Adichie has written several bestselling books such as Purple Hibiscus (2003), Half of a Yellow Sun (2006), Americanah (2013), Dear Ijeawele, or A Feminist Manifesto in Fifteen Suggestions (2017) and more. 

Adichie wearing a dress by The Ladymaker at the Purple Hibiscus 
Trust Literary Evening, Photo: @chimamanda_adichie

In 2008, she won the MacArthur Foundation Genius Grant and has gone on to accomplish more. In 2013, she inadvertently contributed to pop culture when her 2012 TedxEuston talk in London titled, 'We Should All Be Feminists' was sampled in Beyoncé's song "Flawless." 


Adichie wearing Ré Lagos at the Honorary Degree Recipients Talk at 
Amherst College, Photo: @chimamanda_adichie

Her words: "We teach girls to shrink themselves, to make themselves smaller. We say to girls, 'You can have ambition, but not too much.
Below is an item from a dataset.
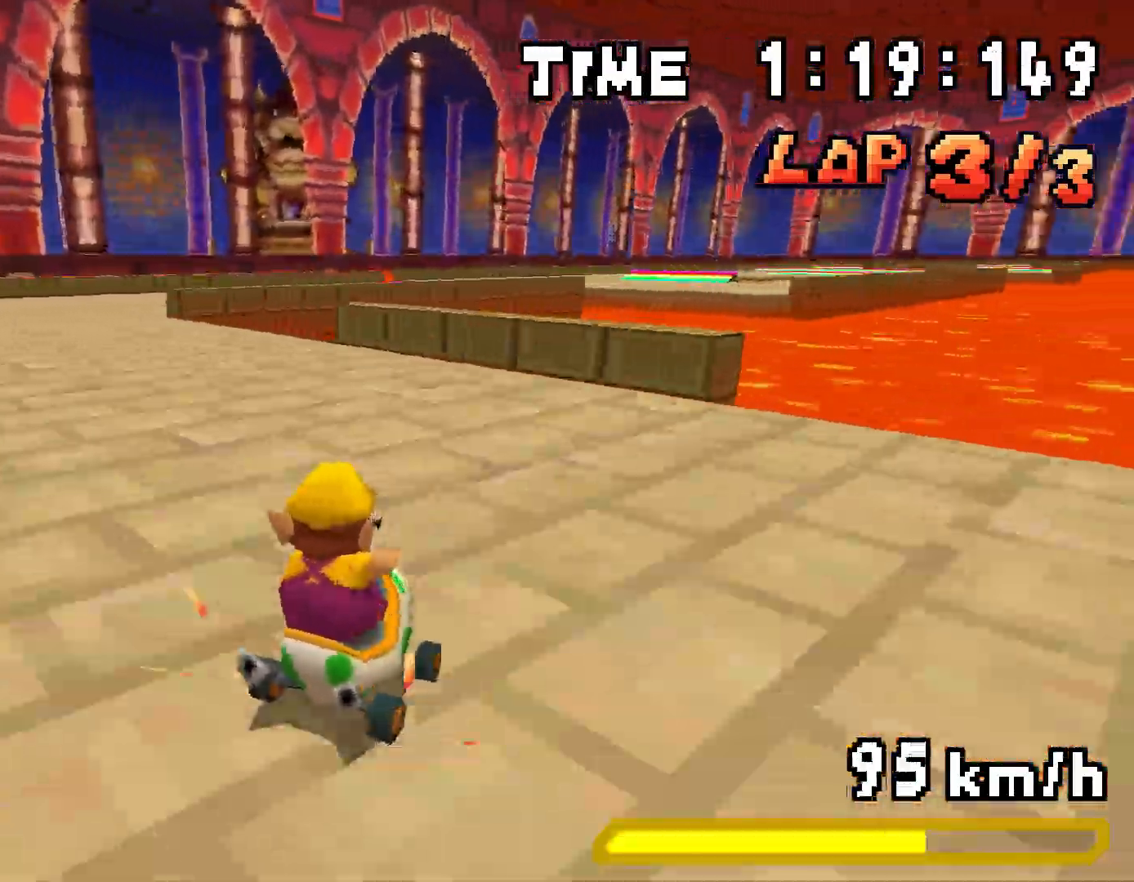
{"buttons": ["A", "R1", "DPAD_UP", "DPAD_LEFT"], "events": [[16, "DPAD_LEFT", "up"], [67, "R1", "down"], [133, "DPAD_RIGHT", "down"], [317, "DPAD_RIGHT", "up"], [351, "DPAD_UP", "down"], [367, "DPAD_LEFT", "down"]]}
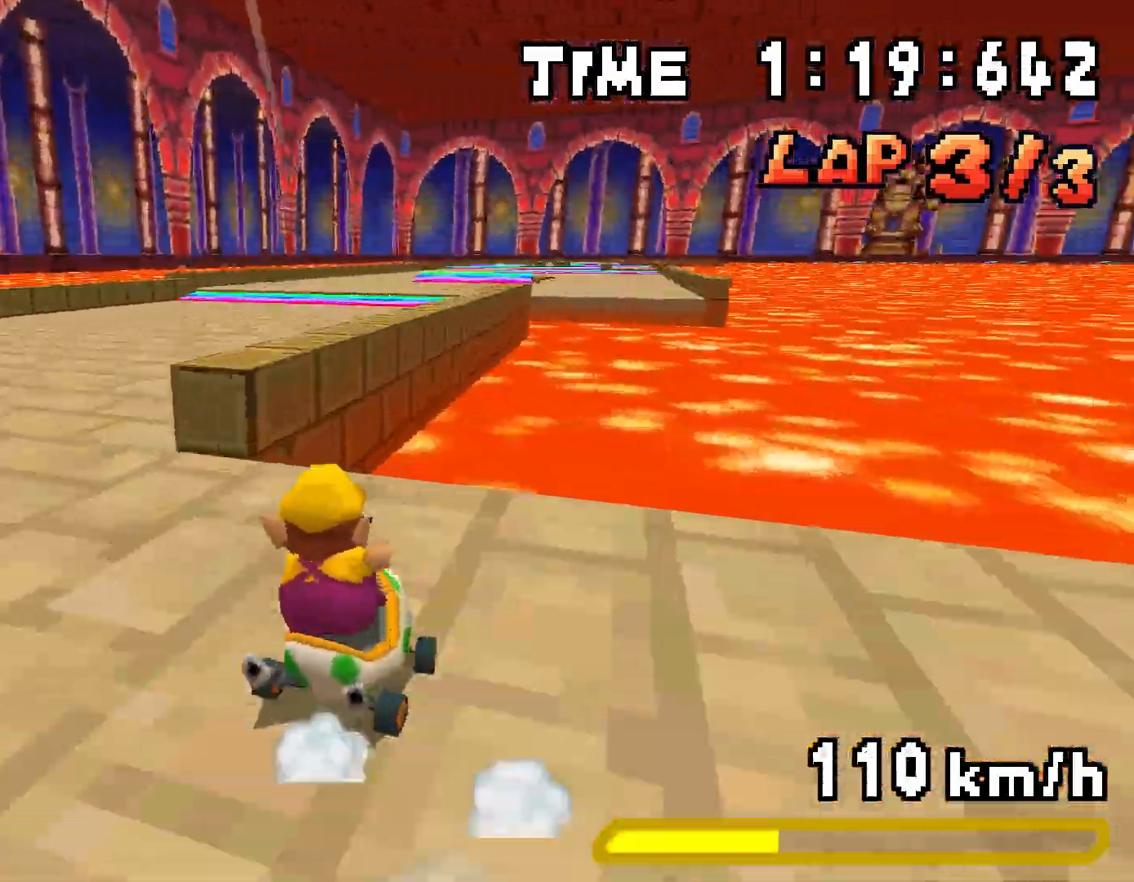
{"buttons": ["A", "R1", "DPAD_RIGHT"], "events": [[67, "DPAD_LEFT", "up"], [84, "DPAD_RIGHT", "down"], [84, "DPAD_UP", "up"], [218, "DPAD_UP", "down"], [234, "DPAD_RIGHT", "up"], [268, "DPAD_LEFT", "down"], [452, "DPAD_LEFT", "up"], [468, "DPAD_RIGHT", "down"], [468, "DPAD_UP", "up"]]}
You should aim to be successful, but not too successful, otherwise you threaten the man..." has been quoted numerous times since the song was released and the TedX talk on Youtube has amassed over 5 million views. 

Adichie wearing Popartii and Emmy Kasbit while giving the keynote 
speech at the Igbo Conference in London, Photo: @chimamanda_adichie

In a Facebook post, Adichie announced her intention to wear almost exclusively Nigerian brands for public appearances. Her decision was inspired by the "Nigerian government's disastrous economic policies" that led to "a reduction in the value of the Naira and therefore in disposable income, a change in values, disorientation of the middle class and most of all, to a debilitating sense of uncertainty." 

Adichie wearing a dress by The Ladymaker and Ego Maduekwe at the Malaria Summit in London

Supporting locally made products helps to facilitate the country's economic growth and is especially important now because African designers are getting more attention from the global fashion scene.

The Louis Vuitton Moet Hennessy Prize recently released the shortlist for its 2019 competition. African designers Thebe Magugu from South Africa and Kenneth Izedonmwen from Nigeria were selected to be among the twenty designers representing 15 countries.